I was expecting something along the lines of Chinese Penjing stuff, more like miniature landscapes. That style will often have little pagodas or houses or figurines to help strike a scene and show the intended scale. I first thought that style was kind of kitschy compared to the austere Japanese trees, but you know it can be nice, as long as the trees lead the composition. This stuff was way overdone to me.
posted by BinGregory at 4:18 PM on February 14, 2012


Count me as one of the folks who was left cold. I wanted little hobbity Japanese structures nestled in bonsai, kind of like this meets this.

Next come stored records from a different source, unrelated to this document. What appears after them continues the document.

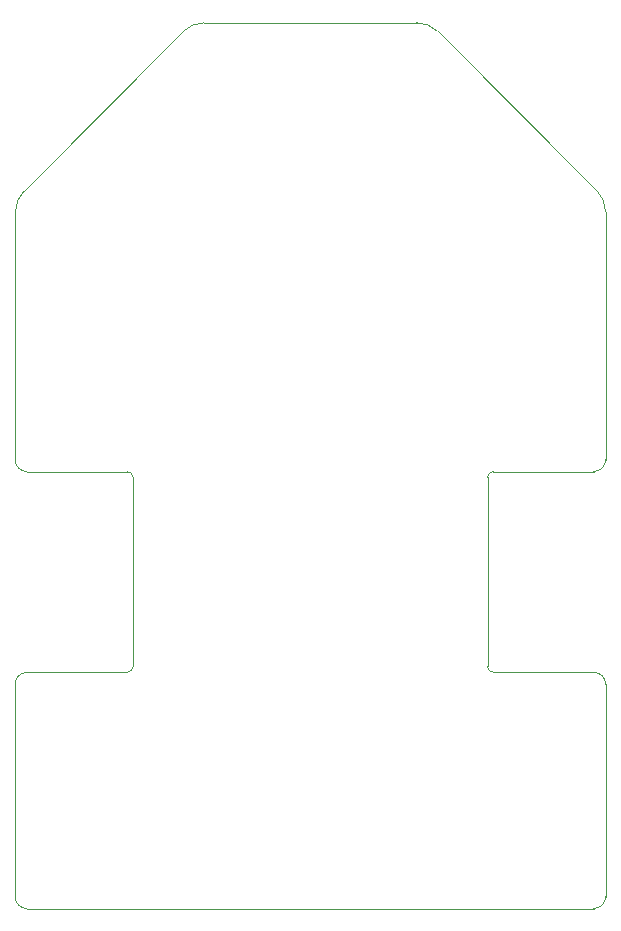
<source format=gbr>
G04 #@! TF.GenerationSoftware,KiCad,Pcbnew,5.1.7-a382d34a8~87~ubuntu18.04.1*
G04 #@! TF.CreationDate,2020-11-02T16:56:13+01:00*
G04 #@! TF.ProjectId,debug_station,64656275-675f-4737-9461-74696f6e2e6b,rev?*
G04 #@! TF.SameCoordinates,Original*
G04 #@! TF.FileFunction,Profile,NP*
%FSLAX46Y46*%
G04 Gerber Fmt 4.6, Leading zero omitted, Abs format (unit mm)*
G04 Created by KiCad (PCBNEW 5.1.7-a382d34a8~87~ubuntu18.04.1) date 2020-11-02 16:56:13*
%MOMM*%
%LPD*%
G01*
G04 APERTURE LIST*
G04 #@! TA.AperFunction,Profile*
%ADD10C,0.050000*%
G04 #@! TD*
G04 APERTURE END LIST*
D10*
X13000000Y-161000000D02*
G75*
G02*
X12000000Y-160000000I0J1000000D01*
G01*
X46000000Y-123000000D02*
G75*
G02*
X47767767Y-123732233I0J-2500000D01*
G01*
X61267767Y-137232233D02*
G75*
G02*
X62000000Y-139000000I-1767767J-1767767D01*
G01*
X26232233Y-123732233D02*
G75*
G02*
X28000000Y-123000000I1767767J-1767767D01*
G01*
X12025128Y-139000000D02*
G75*
G02*
X12750001Y-137250001I2474872J0D01*
G01*
X62000000Y-160000000D02*
G75*
G02*
X61000000Y-161000000I-1000000J0D01*
G01*
X52000000Y-161500000D02*
G75*
G02*
X52500000Y-161000000I500000J0D01*
G01*
X52500000Y-178000000D02*
G75*
G02*
X52000000Y-177500000I0J500000D01*
G01*
X61000000Y-178000000D02*
G75*
G02*
X62000000Y-179000000I0J-1000000D01*
G01*
X62000000Y-197000000D02*
G75*
G02*
X61000000Y-198000000I-1000000J0D01*
G01*
X13000000Y-198000000D02*
G75*
G02*
X12000000Y-197000000I0J1000000D01*
G01*
X12000000Y-179000000D02*
G75*
G02*
X13000000Y-178000000I1000000J0D01*
G01*
X22000000Y-177500000D02*
G75*
G02*
X21500000Y-178000000I-500000J0D01*
G01*
X21500000Y-161000000D02*
G75*
G02*
X22000000Y-161500000I0J-500000D01*
G01*
X52500000Y-178000000D02*
X52500000Y-178000000D01*
X12000000Y-179000000D02*
X12000000Y-183000000D01*
X21500000Y-178000000D02*
X13000000Y-178000000D01*
X62000000Y-179000000D02*
X62000000Y-183000000D01*
X52500000Y-178000000D02*
X61000000Y-178000000D01*
X62000000Y-160000000D02*
X62000000Y-158000000D01*
X52500000Y-161000000D02*
X61000000Y-161000000D01*
X12000000Y-158000000D02*
X12000000Y-160000000D01*
X47767767Y-123732233D02*
X61267767Y-137232233D01*
X62000000Y-183000000D02*
X62000000Y-197000000D01*
X52000000Y-161500000D02*
X52000000Y-177500000D01*
X62000000Y-139000000D02*
X62000000Y-158000000D01*
X12000000Y-158000000D02*
X12025128Y-139000000D01*
X21500000Y-161000000D02*
X13000000Y-161000000D01*
X22000000Y-177500000D02*
X22000000Y-161500000D01*
X12000000Y-197000000D02*
X12000000Y-183000000D01*
X61000000Y-198000000D02*
X13000000Y-198000000D01*
X28000000Y-123000000D02*
X46000000Y-123000000D01*
X12750001Y-137250001D02*
X26232233Y-123732233D01*
M02*

</source>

On preview: yes, overdone is the word.
posted by Specklet at 4:23 PM on February 14, 2012


Yes, it's overdone. I am not an artist, but to me, the overdoneness seems to be kind of the whole point. I'm just disappointed the pics don't show *more* detail. Nice find.
posted by zardoz at 7:08 PM on February 14, 2012


I love the idea, but the structures are too much. Way to overwhelming to be in the spirit of bonsai. If you take away the structure and just look at the tree, it's a terrible specimen of bonsai. That said, I really love the idea, it's the execution that hurts. Now that I've seen them, I'll be imagining little structures under bonsai trees.
posted by BlueHorse at 7:30 PM on February 14, 2012


Just my cup of amazing. Thanks!
posted by nickyskye at 8:18 PM on February 14, 2012


The Hotel Michelin made me think of Antoni Gaudi and wonder why we don't have any wonderful, imaginative architecture these days. Any 'interesting' building seems to be all show and little function, certainly not the gorgeous humane spaces that Gaudi made.